Office 365 Last Logon Date Report / Inactive Account Report

I’ve been wanting an excuse to try developing a GUI in power shell for a while so decided to put together this front end which will check the Office 365 last logon date and time for all users and quickly enable you to see which Office 365 Accounts are inactive.

Office 365 Inactive account report script

When you run the script you will be presented with this form:
Screenshot of powershell form that shows inactive Office 365 Accounts

  1. Enter your Office 365 username and Password and click “Login”.
  2. Wait while the script connects to your Office 365 server and downloads your mailbox information:
    Office 365 Inactive Account Report Data being collected
  3. Review all of your inactive accounts!

You can sort the list by the last logon date and time or the number of days since last logon by clicking on the column headers.

If the user has never logged in they have their last logon date set to 01/01/2000.  This script makes things a little easier than getting too deeply involved in Powershell to discover this useful information.

Download the file from here: 


20 thoughts on “Office 365 Last Logon Date Report / Inactive Account Report

  1. Hello ,

    When I am running this script, my Powershell blinks for a moment and then disappears.. Please let me know that wrong am I doing in this.


  2. I’m not sure why, but I would like to find out.
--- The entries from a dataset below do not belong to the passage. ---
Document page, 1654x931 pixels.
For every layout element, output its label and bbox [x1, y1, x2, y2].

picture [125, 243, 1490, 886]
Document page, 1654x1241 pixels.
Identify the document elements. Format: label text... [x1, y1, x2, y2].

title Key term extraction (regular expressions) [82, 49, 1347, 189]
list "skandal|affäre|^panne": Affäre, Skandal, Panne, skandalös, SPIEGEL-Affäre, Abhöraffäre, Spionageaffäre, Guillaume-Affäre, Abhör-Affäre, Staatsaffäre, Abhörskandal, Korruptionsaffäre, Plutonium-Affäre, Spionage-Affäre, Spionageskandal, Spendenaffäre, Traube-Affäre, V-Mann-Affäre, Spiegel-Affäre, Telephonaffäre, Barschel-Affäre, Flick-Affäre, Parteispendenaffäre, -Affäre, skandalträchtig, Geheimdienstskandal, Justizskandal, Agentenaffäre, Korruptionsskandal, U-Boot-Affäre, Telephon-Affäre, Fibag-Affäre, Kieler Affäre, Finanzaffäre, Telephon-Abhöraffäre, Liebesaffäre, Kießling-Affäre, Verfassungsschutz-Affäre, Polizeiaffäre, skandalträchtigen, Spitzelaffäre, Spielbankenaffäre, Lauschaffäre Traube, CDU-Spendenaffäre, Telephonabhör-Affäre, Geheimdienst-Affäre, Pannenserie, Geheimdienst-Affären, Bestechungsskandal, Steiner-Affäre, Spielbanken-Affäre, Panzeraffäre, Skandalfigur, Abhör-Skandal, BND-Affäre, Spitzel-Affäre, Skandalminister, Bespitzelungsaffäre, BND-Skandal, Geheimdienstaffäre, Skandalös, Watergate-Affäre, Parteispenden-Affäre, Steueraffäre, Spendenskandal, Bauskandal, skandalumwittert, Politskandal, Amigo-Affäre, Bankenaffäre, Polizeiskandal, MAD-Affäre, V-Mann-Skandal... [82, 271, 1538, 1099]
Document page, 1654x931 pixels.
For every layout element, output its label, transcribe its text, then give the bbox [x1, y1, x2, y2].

Would you be prepared to do a remote control session with me so I can help you figure it out?

  3. The script will not execute because it is not digitally signed.

    Right click on the file, select properties, then click the Unblock button at the bottom. It will work fine after that.

  4. Is there a way I can get user who has logged in to a particular site in SharePoint online. In our organisation we are not using office 365 mailbox.

  5. This is a great script. I only wish you included a way to export the information it finds to a CSV, Excel file, or Web Page.

  6. Great script! Thanks so much for sharing. We are in the process of rolling out Office 365 and this is a great way to see who hasn’t read our “must sign in email” to test credentials.

  7. Okay, dumb question. Where does it export to? I assumed the same directory as the script was in but I’m not seeing it. From looking at the code, I don’t see an export path so was thinking it would be in the same directory.

  8. I downloaded your zip file, but now what? When I open the ps1 file, it just opens a text file with a bunch of stuff I don’t know what to do with. When I call it from a ps window, I only get “>>” in response.

  9. Hi Paul,
    Very nice script. Is there a way you can add the display name to the output csv file? it would be very nice to the first and last name of the accounts that never have logged in as well as the email address. Thanks!

  10. I love this script. I ran it but cant find the csv file after I exported it. Can you tell me where it is?

  11. Good script.

    If tenant has more than 10000+ users, it takes long time. Is it possible to give input file either .txt or .csv format which contains , only 2000 or 3000 users in the input file. This helps to reduce no.of sessions connecting to Powershell or fix throttling issues.